BEGIN Data listing
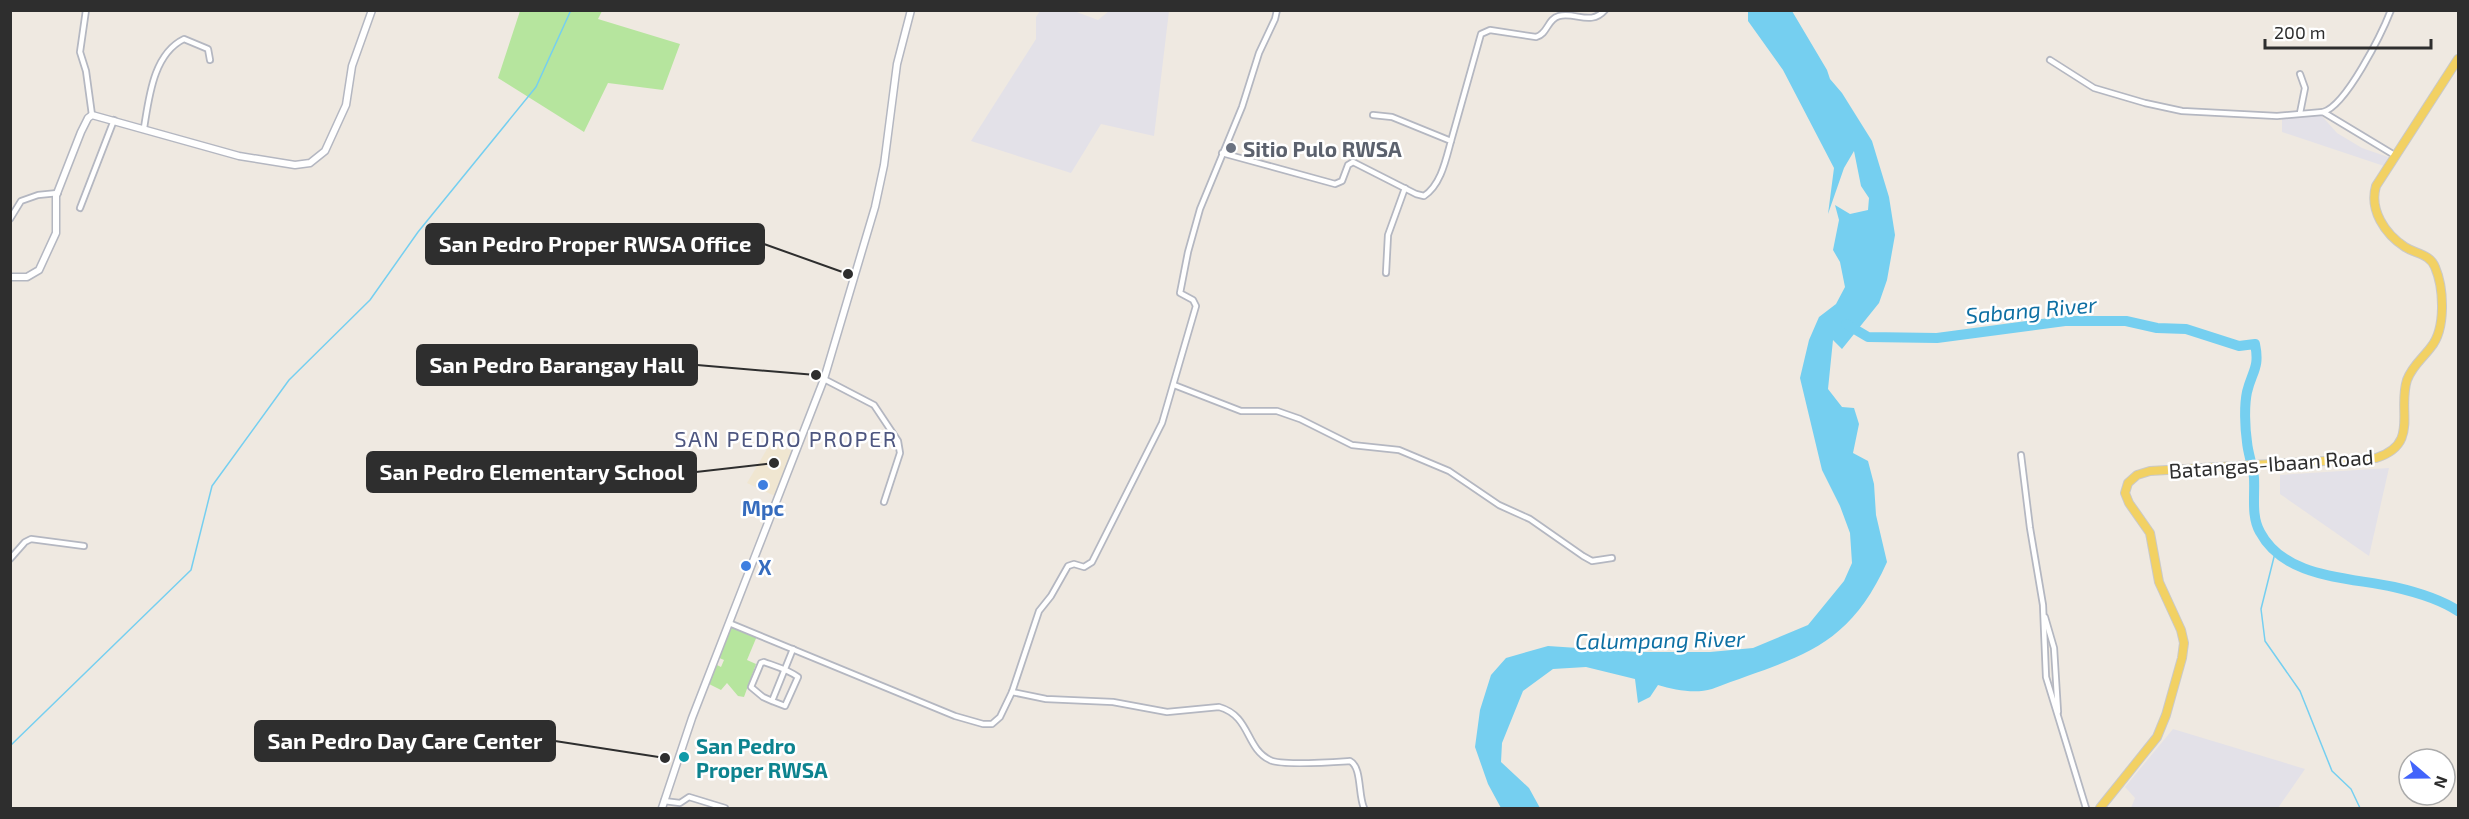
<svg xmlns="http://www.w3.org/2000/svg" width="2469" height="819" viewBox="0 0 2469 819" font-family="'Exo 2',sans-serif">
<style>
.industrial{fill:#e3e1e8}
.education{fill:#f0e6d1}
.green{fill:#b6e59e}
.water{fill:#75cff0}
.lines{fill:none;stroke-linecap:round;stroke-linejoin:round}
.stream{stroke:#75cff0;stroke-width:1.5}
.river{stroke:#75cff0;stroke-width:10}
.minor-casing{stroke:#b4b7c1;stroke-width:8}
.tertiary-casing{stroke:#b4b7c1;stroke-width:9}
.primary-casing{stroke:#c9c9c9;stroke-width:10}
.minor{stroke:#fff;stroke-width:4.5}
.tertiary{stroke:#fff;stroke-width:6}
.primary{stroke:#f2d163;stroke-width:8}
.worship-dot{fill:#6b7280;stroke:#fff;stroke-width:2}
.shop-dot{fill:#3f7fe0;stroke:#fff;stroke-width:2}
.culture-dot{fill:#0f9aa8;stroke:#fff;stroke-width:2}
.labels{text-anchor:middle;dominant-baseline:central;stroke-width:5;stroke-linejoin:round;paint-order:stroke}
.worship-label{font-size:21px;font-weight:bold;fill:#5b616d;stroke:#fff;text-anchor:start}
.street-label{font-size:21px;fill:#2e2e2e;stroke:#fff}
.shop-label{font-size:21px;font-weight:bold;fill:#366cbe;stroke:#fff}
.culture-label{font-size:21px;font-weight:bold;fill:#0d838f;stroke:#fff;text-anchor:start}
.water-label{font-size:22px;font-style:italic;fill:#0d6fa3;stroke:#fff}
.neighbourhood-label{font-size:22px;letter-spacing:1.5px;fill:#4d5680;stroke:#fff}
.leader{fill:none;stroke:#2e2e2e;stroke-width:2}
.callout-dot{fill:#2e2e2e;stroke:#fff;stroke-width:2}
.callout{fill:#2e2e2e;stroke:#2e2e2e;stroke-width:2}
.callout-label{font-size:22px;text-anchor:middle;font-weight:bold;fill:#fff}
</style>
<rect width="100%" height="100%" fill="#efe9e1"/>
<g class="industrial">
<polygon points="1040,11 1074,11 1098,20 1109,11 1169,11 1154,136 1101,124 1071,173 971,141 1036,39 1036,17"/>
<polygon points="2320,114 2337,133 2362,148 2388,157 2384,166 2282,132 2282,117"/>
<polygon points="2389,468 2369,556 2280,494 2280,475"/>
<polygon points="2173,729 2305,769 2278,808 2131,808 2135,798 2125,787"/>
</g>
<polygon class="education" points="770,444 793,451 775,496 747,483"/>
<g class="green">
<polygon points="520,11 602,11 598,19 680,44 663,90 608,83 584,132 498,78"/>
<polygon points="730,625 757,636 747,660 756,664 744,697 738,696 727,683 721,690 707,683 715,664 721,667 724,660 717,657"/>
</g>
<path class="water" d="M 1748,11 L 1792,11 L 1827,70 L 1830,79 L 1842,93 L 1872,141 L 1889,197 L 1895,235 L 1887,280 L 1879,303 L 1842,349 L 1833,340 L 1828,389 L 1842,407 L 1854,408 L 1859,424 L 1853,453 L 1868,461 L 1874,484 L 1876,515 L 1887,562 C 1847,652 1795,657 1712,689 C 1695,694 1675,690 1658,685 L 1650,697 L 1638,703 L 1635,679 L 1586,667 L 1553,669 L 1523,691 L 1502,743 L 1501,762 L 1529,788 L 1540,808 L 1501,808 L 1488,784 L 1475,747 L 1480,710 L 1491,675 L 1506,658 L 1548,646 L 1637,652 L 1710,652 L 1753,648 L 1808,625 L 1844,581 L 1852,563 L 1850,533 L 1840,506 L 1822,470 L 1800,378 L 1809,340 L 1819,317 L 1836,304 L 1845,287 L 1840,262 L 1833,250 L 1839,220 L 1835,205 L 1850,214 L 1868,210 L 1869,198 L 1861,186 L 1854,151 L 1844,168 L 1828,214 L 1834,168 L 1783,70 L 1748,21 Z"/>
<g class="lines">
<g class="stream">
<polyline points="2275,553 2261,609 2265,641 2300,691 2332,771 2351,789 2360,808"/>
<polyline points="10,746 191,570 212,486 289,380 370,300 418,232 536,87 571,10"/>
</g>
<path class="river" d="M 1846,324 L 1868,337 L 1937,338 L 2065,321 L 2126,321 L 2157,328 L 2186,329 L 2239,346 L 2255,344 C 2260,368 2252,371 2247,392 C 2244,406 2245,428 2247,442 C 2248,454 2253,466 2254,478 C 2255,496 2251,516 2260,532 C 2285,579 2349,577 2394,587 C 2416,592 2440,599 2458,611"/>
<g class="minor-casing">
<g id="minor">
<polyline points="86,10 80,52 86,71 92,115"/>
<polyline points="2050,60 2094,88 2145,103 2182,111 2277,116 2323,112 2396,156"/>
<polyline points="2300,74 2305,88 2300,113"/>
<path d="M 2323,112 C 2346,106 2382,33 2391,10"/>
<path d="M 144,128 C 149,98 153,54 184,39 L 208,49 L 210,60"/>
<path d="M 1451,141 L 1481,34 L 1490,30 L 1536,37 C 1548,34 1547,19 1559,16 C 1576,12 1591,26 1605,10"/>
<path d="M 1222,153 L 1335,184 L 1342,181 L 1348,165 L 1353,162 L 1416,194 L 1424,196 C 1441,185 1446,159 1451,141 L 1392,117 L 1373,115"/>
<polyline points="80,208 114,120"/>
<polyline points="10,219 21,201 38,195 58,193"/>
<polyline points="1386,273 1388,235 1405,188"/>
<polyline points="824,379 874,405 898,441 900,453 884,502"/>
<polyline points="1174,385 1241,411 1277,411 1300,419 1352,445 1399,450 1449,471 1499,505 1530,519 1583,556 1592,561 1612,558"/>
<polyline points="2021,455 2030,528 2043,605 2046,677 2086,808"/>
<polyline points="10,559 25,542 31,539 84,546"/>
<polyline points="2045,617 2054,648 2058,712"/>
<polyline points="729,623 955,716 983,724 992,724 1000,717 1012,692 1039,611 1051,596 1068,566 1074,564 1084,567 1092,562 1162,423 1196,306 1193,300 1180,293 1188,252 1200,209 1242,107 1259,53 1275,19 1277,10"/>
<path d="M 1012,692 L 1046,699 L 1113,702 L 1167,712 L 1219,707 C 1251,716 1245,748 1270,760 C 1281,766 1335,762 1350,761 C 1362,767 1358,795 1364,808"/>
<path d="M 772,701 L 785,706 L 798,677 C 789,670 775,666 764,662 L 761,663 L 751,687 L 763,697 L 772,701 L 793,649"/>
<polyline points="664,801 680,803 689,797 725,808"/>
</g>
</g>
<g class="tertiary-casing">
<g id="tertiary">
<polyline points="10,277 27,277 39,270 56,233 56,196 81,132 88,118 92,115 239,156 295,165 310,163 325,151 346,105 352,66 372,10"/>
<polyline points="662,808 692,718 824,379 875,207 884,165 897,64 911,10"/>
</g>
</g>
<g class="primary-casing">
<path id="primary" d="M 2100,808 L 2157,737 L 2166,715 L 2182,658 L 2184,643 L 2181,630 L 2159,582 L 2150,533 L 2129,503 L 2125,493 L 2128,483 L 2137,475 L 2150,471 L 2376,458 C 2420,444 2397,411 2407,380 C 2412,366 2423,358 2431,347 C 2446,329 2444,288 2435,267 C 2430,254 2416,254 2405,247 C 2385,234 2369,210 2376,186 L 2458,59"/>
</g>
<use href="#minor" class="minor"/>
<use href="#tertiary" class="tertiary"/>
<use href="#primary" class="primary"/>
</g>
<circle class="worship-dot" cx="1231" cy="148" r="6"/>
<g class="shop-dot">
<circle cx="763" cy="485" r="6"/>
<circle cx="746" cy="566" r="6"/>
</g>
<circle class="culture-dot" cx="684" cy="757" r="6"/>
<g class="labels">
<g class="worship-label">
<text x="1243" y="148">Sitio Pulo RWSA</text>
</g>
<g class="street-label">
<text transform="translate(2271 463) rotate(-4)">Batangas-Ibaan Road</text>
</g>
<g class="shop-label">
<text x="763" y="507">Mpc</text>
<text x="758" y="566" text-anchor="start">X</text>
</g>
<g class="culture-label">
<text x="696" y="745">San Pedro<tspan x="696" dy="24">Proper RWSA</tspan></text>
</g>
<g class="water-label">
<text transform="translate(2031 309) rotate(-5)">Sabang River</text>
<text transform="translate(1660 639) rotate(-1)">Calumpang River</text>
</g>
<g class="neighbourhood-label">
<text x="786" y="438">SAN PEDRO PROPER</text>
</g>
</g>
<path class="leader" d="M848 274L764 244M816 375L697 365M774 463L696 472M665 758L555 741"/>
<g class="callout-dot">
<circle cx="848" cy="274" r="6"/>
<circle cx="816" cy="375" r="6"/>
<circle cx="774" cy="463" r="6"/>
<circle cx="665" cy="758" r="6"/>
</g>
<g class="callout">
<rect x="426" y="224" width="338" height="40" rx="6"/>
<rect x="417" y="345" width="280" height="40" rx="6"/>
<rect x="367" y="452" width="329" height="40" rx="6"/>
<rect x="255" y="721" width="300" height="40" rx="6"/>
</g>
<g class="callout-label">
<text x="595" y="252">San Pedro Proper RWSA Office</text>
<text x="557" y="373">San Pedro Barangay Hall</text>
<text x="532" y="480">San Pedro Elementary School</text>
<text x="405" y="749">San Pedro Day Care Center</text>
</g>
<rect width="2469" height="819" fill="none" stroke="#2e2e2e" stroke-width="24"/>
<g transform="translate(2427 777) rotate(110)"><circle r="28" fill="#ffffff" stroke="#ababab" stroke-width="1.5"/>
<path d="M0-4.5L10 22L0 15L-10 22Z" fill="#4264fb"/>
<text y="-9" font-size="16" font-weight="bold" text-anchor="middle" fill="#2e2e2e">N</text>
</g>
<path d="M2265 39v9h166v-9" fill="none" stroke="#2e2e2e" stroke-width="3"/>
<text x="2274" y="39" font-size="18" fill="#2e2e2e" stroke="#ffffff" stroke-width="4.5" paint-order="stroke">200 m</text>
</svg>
END Data listing
Problem to work on:
Look through the entries above; copy each line where the string "lines" appears.

Written answer:
.lines{fill:none;stroke-linecap:round;stroke-linejoin:round}
<g class="lines">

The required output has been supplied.